What this task involves:
Return an exact copy of the data, starting at its first line and ending at the line that contains "right shoulder: (898, 414)", minus any pictures.

Data records:
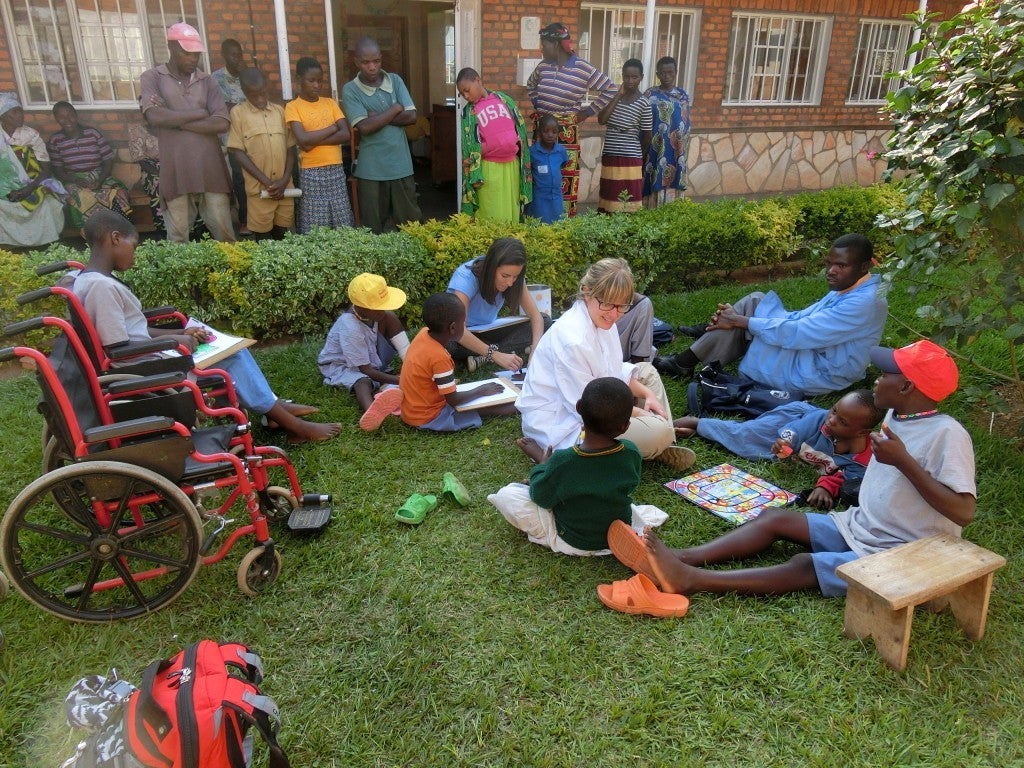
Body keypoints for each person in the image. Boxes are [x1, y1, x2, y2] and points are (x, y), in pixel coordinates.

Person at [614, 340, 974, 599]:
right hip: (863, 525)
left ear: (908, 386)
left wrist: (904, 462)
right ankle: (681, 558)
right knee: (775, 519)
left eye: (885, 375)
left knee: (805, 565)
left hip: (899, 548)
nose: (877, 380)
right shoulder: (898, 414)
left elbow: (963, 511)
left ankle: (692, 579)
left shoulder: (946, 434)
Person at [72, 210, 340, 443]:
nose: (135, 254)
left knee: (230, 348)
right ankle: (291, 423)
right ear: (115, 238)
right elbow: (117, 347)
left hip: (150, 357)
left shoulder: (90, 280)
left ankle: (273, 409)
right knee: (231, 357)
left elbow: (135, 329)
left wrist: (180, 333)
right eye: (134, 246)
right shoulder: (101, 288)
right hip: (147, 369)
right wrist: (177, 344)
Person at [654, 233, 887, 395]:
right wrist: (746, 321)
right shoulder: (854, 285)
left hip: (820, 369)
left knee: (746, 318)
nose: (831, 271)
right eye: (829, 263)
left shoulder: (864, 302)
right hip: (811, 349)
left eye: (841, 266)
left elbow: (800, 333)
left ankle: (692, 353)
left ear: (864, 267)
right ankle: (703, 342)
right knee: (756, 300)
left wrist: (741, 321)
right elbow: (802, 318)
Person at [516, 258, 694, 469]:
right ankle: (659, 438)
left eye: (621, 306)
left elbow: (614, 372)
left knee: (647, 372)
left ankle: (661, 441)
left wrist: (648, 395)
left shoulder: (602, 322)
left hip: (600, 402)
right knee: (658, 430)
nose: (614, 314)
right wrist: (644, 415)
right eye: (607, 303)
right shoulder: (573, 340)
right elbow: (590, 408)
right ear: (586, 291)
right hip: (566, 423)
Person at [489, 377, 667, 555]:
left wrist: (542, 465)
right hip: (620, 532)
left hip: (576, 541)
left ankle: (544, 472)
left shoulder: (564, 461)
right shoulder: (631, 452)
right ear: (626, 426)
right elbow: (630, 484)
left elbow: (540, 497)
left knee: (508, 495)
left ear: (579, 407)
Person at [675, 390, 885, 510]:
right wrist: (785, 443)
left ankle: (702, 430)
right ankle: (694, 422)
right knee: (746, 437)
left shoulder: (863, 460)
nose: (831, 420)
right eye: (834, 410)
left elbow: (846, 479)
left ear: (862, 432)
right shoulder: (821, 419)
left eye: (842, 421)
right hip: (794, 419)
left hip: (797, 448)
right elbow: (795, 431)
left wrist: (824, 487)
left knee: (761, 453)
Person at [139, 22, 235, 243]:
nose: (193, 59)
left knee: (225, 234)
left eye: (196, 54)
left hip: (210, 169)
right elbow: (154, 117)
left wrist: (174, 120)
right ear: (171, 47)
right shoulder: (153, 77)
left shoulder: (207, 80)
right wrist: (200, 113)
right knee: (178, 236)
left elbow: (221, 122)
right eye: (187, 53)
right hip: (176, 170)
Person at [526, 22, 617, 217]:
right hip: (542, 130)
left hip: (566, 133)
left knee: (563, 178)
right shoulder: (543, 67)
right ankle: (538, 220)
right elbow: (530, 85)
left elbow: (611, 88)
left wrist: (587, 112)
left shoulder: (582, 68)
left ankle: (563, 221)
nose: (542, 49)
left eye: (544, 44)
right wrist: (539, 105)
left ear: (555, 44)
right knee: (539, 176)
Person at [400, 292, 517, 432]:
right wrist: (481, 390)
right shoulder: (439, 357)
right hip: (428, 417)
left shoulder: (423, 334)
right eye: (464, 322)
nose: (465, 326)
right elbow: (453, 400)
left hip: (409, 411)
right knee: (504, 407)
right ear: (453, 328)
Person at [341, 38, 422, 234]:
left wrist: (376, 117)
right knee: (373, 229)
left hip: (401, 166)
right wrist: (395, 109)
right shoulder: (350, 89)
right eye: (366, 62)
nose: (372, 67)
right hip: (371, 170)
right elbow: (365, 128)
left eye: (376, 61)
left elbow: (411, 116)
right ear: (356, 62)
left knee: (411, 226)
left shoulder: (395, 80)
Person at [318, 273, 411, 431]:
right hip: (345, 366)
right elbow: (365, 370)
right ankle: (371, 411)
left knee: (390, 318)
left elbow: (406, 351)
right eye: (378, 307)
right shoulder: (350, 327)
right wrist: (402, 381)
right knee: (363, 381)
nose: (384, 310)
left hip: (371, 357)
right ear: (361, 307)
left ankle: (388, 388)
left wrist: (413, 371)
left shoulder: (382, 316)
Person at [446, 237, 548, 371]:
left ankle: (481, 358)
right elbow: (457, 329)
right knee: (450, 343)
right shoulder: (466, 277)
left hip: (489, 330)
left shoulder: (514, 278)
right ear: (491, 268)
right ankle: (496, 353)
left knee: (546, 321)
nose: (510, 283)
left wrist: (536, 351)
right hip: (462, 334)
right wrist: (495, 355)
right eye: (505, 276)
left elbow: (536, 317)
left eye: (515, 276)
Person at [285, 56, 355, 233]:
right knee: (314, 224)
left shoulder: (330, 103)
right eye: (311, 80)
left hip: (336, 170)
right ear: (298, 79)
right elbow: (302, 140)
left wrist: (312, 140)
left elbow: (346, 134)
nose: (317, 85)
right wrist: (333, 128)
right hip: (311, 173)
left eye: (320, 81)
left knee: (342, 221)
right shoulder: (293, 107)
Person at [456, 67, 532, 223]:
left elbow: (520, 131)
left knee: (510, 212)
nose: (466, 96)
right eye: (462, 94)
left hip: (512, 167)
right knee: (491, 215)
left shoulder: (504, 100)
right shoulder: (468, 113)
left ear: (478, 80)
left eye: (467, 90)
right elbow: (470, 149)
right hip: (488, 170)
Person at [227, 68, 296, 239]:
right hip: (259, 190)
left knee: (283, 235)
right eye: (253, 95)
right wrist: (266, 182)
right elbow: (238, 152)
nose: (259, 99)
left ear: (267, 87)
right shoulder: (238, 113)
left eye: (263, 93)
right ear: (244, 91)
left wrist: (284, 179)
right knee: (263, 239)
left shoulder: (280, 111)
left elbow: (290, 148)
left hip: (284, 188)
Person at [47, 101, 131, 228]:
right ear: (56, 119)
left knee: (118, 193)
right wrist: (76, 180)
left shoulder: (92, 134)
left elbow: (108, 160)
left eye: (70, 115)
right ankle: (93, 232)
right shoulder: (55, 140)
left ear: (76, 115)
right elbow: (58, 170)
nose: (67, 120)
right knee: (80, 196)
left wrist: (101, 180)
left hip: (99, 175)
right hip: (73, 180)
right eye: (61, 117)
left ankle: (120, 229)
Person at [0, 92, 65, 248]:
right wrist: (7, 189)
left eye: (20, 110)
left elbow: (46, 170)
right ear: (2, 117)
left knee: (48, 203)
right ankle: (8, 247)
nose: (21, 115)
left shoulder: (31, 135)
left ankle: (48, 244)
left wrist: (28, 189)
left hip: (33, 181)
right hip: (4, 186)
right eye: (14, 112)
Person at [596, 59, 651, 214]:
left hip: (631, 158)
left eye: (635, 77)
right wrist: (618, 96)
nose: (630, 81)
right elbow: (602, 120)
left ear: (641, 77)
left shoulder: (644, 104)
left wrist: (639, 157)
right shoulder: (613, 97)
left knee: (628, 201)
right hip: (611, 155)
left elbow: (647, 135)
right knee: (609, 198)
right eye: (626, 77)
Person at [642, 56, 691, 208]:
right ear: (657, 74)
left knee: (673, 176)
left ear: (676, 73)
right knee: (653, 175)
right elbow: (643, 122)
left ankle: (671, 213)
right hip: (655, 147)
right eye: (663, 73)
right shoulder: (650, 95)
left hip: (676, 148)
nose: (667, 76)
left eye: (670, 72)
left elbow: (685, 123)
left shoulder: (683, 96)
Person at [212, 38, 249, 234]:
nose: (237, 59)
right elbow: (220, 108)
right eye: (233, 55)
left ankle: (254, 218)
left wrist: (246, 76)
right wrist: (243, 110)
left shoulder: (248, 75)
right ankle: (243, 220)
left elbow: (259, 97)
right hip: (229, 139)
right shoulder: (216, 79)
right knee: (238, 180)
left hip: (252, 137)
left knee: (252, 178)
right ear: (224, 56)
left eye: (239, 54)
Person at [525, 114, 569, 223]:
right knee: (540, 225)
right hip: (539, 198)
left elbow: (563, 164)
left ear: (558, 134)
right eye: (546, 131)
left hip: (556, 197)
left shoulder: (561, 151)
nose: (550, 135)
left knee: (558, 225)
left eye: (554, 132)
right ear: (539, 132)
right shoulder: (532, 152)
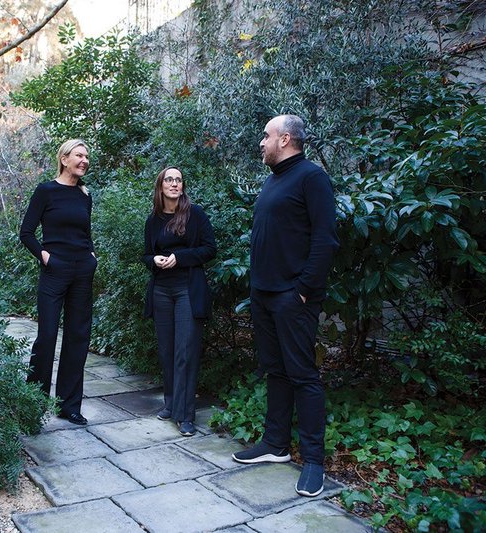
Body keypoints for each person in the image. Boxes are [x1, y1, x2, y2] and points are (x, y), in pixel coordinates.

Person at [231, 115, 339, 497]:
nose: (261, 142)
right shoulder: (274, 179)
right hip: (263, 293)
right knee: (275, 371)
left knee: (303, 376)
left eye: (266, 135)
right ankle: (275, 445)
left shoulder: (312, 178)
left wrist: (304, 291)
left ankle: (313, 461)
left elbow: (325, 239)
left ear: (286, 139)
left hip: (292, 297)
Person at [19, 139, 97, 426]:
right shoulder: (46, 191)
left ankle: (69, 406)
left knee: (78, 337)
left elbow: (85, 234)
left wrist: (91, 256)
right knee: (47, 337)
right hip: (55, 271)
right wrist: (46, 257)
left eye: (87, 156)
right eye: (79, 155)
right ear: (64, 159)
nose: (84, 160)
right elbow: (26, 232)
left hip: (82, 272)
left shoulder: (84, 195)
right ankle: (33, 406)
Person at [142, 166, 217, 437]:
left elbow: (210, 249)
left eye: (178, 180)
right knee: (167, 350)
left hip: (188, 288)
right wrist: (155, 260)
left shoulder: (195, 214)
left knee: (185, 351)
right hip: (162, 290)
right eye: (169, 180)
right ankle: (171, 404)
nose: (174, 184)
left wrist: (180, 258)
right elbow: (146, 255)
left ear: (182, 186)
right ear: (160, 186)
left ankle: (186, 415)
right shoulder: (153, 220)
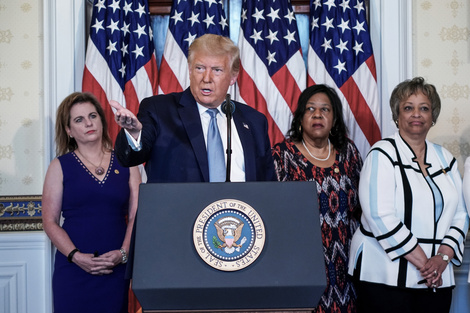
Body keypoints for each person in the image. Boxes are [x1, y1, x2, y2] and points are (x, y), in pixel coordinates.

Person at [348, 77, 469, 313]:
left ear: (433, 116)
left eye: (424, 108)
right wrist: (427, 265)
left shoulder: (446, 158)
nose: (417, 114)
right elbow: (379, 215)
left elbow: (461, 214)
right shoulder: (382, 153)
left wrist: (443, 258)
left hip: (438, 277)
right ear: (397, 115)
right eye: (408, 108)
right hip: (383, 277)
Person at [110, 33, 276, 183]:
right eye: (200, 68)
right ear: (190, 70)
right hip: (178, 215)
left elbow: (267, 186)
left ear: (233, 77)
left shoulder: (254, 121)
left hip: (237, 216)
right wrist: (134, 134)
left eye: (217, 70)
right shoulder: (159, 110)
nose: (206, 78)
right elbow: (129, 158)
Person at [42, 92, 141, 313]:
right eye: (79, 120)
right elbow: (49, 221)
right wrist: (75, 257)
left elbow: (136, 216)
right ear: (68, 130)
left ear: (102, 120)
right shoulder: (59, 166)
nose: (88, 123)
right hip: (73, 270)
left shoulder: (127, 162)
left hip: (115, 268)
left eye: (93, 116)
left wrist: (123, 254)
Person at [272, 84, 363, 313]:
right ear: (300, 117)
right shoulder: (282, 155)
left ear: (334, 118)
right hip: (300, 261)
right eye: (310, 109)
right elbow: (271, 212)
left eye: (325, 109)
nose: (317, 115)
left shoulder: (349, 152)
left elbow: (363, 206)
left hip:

Result of the task:
Body keypoints for each person in the image. Boxes are [x1, y1, x2, y2] and points are (x, y), in pixel coordinates.

Person at [614, 340, 974, 599]:
right hip: (863, 525)
left ear: (908, 386)
left wrist: (904, 462)
right ankle: (681, 558)
right knee: (775, 519)
left eye: (885, 375)
left knee: (805, 565)
left hip: (899, 548)
nose: (877, 380)
right shoulder: (898, 414)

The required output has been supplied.